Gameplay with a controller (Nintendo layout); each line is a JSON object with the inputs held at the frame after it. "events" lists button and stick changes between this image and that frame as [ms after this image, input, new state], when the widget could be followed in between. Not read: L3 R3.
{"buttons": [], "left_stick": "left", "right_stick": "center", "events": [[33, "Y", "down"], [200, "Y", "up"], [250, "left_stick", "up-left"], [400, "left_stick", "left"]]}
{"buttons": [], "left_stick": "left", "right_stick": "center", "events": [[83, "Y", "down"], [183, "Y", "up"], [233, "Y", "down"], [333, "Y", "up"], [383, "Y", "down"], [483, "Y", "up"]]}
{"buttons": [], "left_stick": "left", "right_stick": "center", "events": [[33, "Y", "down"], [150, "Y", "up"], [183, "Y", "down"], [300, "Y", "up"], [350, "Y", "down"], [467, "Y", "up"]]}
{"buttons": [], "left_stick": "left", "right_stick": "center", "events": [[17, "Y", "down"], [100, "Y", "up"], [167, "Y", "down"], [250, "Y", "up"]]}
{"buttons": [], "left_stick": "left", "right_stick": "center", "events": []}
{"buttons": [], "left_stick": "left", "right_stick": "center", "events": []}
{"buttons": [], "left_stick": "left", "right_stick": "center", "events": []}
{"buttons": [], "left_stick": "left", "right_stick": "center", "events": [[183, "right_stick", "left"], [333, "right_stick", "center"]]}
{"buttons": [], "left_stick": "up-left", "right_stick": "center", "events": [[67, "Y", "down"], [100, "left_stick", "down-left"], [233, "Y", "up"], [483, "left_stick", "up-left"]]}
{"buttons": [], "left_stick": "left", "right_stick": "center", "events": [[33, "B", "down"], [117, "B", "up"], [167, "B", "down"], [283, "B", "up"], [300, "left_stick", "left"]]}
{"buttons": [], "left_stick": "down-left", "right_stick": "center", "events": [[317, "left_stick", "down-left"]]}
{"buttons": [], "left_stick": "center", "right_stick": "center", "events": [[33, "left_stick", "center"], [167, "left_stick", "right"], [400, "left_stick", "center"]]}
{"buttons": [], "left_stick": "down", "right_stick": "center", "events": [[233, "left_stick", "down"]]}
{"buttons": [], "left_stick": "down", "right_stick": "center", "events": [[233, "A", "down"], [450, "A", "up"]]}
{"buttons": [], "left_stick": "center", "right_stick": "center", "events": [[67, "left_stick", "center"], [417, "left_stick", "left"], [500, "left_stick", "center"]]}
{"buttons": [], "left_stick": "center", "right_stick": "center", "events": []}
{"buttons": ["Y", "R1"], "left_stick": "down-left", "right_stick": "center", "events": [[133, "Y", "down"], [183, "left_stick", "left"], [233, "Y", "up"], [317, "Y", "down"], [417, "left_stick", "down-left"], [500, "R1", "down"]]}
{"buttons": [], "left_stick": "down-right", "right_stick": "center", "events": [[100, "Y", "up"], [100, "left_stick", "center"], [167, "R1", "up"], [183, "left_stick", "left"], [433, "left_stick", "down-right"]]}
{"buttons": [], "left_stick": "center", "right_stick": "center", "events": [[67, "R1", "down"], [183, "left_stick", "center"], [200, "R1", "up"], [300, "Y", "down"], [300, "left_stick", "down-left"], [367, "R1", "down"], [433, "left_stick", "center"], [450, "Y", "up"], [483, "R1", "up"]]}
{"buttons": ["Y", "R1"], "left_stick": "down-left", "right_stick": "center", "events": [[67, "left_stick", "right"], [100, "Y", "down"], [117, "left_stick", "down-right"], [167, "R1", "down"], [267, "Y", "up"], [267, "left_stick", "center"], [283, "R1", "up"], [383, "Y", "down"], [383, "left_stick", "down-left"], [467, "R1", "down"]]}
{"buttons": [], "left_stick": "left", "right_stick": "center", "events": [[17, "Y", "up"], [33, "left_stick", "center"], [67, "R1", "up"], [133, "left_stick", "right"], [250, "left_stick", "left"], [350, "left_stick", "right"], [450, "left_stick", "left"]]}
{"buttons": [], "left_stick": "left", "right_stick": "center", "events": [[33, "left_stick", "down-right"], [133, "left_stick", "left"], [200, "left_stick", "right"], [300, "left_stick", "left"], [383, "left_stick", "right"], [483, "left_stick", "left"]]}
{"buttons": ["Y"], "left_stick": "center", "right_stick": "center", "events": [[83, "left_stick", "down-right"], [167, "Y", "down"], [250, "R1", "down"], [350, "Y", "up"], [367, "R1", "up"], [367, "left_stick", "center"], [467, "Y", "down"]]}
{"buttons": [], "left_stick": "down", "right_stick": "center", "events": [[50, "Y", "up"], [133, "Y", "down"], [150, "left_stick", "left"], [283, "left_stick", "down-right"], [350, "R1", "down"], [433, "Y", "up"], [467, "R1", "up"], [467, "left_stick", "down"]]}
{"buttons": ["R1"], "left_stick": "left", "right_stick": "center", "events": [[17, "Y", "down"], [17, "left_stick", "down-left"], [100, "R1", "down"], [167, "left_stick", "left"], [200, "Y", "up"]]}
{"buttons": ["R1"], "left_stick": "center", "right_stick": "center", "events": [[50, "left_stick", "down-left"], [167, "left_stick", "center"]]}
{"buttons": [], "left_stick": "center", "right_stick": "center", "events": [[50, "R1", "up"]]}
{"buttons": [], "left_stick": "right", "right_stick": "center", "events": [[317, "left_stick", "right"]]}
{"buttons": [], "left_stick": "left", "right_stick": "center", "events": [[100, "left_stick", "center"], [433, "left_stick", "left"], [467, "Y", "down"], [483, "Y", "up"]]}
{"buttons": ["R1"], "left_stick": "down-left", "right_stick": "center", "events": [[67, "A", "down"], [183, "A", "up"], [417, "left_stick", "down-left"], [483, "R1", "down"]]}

### What the exercise asks
For every record above, print an exact copy.

### Expected answer
Gameplay with a controller (Nintendo layout); each line is a JSON object with the inputs held at the frame after it. "events" lists button and stick changes between this image and that frame as [ms after this image, input, new state], when the widget could be followed in between. Not read: L3 R3.
{"buttons": [], "left_stick": "left", "right_stick": "center", "events": [[33, "Y", "down"], [200, "Y", "up"], [250, "left_stick", "up-left"], [400, "left_stick", "left"]]}
{"buttons": [], "left_stick": "left", "right_stick": "center", "events": [[83, "Y", "down"], [183, "Y", "up"], [233, "Y", "down"], [333, "Y", "up"], [383, "Y", "down"], [483, "Y", "up"]]}
{"buttons": [], "left_stick": "left", "right_stick": "center", "events": [[33, "Y", "down"], [150, "Y", "up"], [183, "Y", "down"], [300, "Y", "up"], [350, "Y", "down"], [467, "Y", "up"]]}
{"buttons": [], "left_stick": "left", "right_stick": "center", "events": [[17, "Y", "down"], [100, "Y", "up"], [167, "Y", "down"], [250, "Y", "up"]]}
{"buttons": [], "left_stick": "left", "right_stick": "center", "events": []}
{"buttons": [], "left_stick": "left", "right_stick": "center", "events": []}
{"buttons": [], "left_stick": "left", "right_stick": "center", "events": []}
{"buttons": [], "left_stick": "left", "right_stick": "center", "events": [[183, "right_stick", "left"], [333, "right_stick", "center"]]}
{"buttons": [], "left_stick": "up-left", "right_stick": "center", "events": [[67, "Y", "down"], [100, "left_stick", "down-left"], [233, "Y", "up"], [483, "left_stick", "up-left"]]}
{"buttons": [], "left_stick": "left", "right_stick": "center", "events": [[33, "B", "down"], [117, "B", "up"], [167, "B", "down"], [283, "B", "up"], [300, "left_stick", "left"]]}
{"buttons": [], "left_stick": "down-left", "right_stick": "center", "events": [[317, "left_stick", "down-left"]]}
{"buttons": [], "left_stick": "center", "right_stick": "center", "events": [[33, "left_stick", "center"], [167, "left_stick", "right"], [400, "left_stick", "center"]]}
{"buttons": [], "left_stick": "down", "right_stick": "center", "events": [[233, "left_stick", "down"]]}
{"buttons": [], "left_stick": "down", "right_stick": "center", "events": [[233, "A", "down"], [450, "A", "up"]]}
{"buttons": [], "left_stick": "center", "right_stick": "center", "events": [[67, "left_stick", "center"], [417, "left_stick", "left"], [500, "left_stick", "center"]]}
{"buttons": [], "left_stick": "center", "right_stick": "center", "events": []}
{"buttons": ["Y", "R1"], "left_stick": "down-left", "right_stick": "center", "events": [[133, "Y", "down"], [183, "left_stick", "left"], [233, "Y", "up"], [317, "Y", "down"], [417, "left_stick", "down-left"], [500, "R1", "down"]]}
{"buttons": [], "left_stick": "down-right", "right_stick": "center", "events": [[100, "Y", "up"], [100, "left_stick", "center"], [167, "R1", "up"], [183, "left_stick", "left"], [433, "left_stick", "down-right"]]}
{"buttons": [], "left_stick": "center", "right_stick": "center", "events": [[67, "R1", "down"], [183, "left_stick", "center"], [200, "R1", "up"], [300, "Y", "down"], [300, "left_stick", "down-left"], [367, "R1", "down"], [433, "left_stick", "center"], [450, "Y", "up"], [483, "R1", "up"]]}
{"buttons": ["Y", "R1"], "left_stick": "down-left", "right_stick": "center", "events": [[67, "left_stick", "right"], [100, "Y", "down"], [117, "left_stick", "down-right"], [167, "R1", "down"], [267, "Y", "up"], [267, "left_stick", "center"], [283, "R1", "up"], [383, "Y", "down"], [383, "left_stick", "down-left"], [467, "R1", "down"]]}
{"buttons": [], "left_stick": "left", "right_stick": "center", "events": [[17, "Y", "up"], [33, "left_stick", "center"], [67, "R1", "up"], [133, "left_stick", "right"], [250, "left_stick", "left"], [350, "left_stick", "right"], [450, "left_stick", "left"]]}
{"buttons": [], "left_stick": "left", "right_stick": "center", "events": [[33, "left_stick", "down-right"], [133, "left_stick", "left"], [200, "left_stick", "right"], [300, "left_stick", "left"], [383, "left_stick", "right"], [483, "left_stick", "left"]]}
{"buttons": ["Y"], "left_stick": "center", "right_stick": "center", "events": [[83, "left_stick", "down-right"], [167, "Y", "down"], [250, "R1", "down"], [350, "Y", "up"], [367, "R1", "up"], [367, "left_stick", "center"], [467, "Y", "down"]]}
{"buttons": [], "left_stick": "down", "right_stick": "center", "events": [[50, "Y", "up"], [133, "Y", "down"], [150, "left_stick", "left"], [283, "left_stick", "down-right"], [350, "R1", "down"], [433, "Y", "up"], [467, "R1", "up"], [467, "left_stick", "down"]]}
{"buttons": ["R1"], "left_stick": "left", "right_stick": "center", "events": [[17, "Y", "down"], [17, "left_stick", "down-left"], [100, "R1", "down"], [167, "left_stick", "left"], [200, "Y", "up"]]}
{"buttons": ["R1"], "left_stick": "center", "right_stick": "center", "events": [[50, "left_stick", "down-left"], [167, "left_stick", "center"]]}
{"buttons": [], "left_stick": "center", "right_stick": "center", "events": [[50, "R1", "up"]]}
{"buttons": [], "left_stick": "right", "right_stick": "center", "events": [[317, "left_stick", "right"]]}
{"buttons": [], "left_stick": "left", "right_stick": "center", "events": [[100, "left_stick", "center"], [433, "left_stick", "left"], [467, "Y", "down"], [483, "Y", "up"]]}
{"buttons": ["R1"], "left_stick": "down-left", "right_stick": "center", "events": [[67, "A", "down"], [183, "A", "up"], [417, "left_stick", "down-left"], [483, "R1", "down"]]}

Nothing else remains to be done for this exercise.